* [What you should do] Every line of the data that contains the string "name" must be copied.

★ ★ ★ ★

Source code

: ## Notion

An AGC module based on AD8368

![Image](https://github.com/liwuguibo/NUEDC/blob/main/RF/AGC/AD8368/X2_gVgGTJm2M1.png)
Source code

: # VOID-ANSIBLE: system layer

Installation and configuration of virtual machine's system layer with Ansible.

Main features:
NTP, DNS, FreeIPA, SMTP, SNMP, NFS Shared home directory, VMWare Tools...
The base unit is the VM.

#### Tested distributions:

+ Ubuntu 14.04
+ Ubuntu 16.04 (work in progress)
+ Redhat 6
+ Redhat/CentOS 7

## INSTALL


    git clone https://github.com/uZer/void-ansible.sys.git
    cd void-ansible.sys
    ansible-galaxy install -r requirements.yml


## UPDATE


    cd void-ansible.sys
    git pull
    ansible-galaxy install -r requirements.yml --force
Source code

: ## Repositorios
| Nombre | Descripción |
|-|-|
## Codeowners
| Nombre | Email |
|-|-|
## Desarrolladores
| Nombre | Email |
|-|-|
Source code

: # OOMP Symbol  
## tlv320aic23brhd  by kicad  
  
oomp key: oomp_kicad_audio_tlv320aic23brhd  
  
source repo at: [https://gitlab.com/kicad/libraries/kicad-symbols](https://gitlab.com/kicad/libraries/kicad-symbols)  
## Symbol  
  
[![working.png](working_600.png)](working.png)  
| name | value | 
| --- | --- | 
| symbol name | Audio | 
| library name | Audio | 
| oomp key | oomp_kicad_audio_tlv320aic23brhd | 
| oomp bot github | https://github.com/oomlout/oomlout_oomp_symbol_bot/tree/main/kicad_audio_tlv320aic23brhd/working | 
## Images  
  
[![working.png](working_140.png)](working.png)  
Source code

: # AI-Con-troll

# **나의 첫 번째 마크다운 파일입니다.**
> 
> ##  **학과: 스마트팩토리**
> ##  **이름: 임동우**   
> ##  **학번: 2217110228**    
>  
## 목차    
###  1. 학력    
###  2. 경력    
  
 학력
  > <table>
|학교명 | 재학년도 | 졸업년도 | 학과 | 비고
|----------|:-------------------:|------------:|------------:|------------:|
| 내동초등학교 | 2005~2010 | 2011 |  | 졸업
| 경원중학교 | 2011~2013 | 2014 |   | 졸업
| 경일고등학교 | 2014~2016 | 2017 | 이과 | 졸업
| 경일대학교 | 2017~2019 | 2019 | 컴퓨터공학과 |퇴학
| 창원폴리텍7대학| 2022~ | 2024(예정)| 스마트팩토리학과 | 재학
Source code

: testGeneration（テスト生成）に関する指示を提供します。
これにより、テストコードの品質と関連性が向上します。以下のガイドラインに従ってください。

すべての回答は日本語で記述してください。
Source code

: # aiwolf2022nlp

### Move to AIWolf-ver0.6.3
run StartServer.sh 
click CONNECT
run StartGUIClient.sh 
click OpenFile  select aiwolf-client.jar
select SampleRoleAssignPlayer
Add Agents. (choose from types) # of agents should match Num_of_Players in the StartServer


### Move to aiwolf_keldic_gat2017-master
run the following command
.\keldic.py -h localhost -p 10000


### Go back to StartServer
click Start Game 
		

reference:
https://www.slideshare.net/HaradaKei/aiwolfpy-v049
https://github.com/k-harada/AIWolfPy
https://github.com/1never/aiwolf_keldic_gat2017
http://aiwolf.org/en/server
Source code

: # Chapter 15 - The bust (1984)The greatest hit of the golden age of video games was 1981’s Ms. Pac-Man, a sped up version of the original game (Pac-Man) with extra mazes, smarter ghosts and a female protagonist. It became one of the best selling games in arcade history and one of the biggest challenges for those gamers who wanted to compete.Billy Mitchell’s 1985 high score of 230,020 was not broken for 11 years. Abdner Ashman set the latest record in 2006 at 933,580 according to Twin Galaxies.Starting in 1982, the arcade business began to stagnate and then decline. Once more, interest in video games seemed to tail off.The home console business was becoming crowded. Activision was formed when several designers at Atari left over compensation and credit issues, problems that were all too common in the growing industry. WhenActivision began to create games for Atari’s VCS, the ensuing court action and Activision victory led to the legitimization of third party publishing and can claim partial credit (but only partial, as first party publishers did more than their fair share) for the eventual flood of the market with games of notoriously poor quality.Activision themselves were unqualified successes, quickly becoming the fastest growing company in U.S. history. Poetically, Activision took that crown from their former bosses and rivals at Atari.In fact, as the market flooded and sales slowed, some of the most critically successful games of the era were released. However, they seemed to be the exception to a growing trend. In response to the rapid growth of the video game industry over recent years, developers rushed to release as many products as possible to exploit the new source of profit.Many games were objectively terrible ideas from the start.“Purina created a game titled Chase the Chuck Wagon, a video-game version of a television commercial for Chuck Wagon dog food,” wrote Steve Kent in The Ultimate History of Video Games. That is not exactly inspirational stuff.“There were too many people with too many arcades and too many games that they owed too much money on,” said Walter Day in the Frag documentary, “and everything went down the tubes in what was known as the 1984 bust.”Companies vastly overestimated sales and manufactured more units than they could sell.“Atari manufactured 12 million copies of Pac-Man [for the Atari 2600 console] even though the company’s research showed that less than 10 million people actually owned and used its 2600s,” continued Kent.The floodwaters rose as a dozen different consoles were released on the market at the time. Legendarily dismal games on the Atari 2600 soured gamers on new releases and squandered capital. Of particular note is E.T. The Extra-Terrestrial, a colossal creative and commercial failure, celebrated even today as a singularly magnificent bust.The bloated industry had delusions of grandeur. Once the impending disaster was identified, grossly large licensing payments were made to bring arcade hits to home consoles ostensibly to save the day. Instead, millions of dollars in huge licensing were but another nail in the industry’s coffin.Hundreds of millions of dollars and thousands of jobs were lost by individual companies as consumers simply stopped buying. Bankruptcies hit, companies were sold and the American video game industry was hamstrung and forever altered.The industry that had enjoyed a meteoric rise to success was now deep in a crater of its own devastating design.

★ ★ ★ ★

* [Expected answer]
| name | value | 
| symbol name | Audio | 
| library name | Audio | 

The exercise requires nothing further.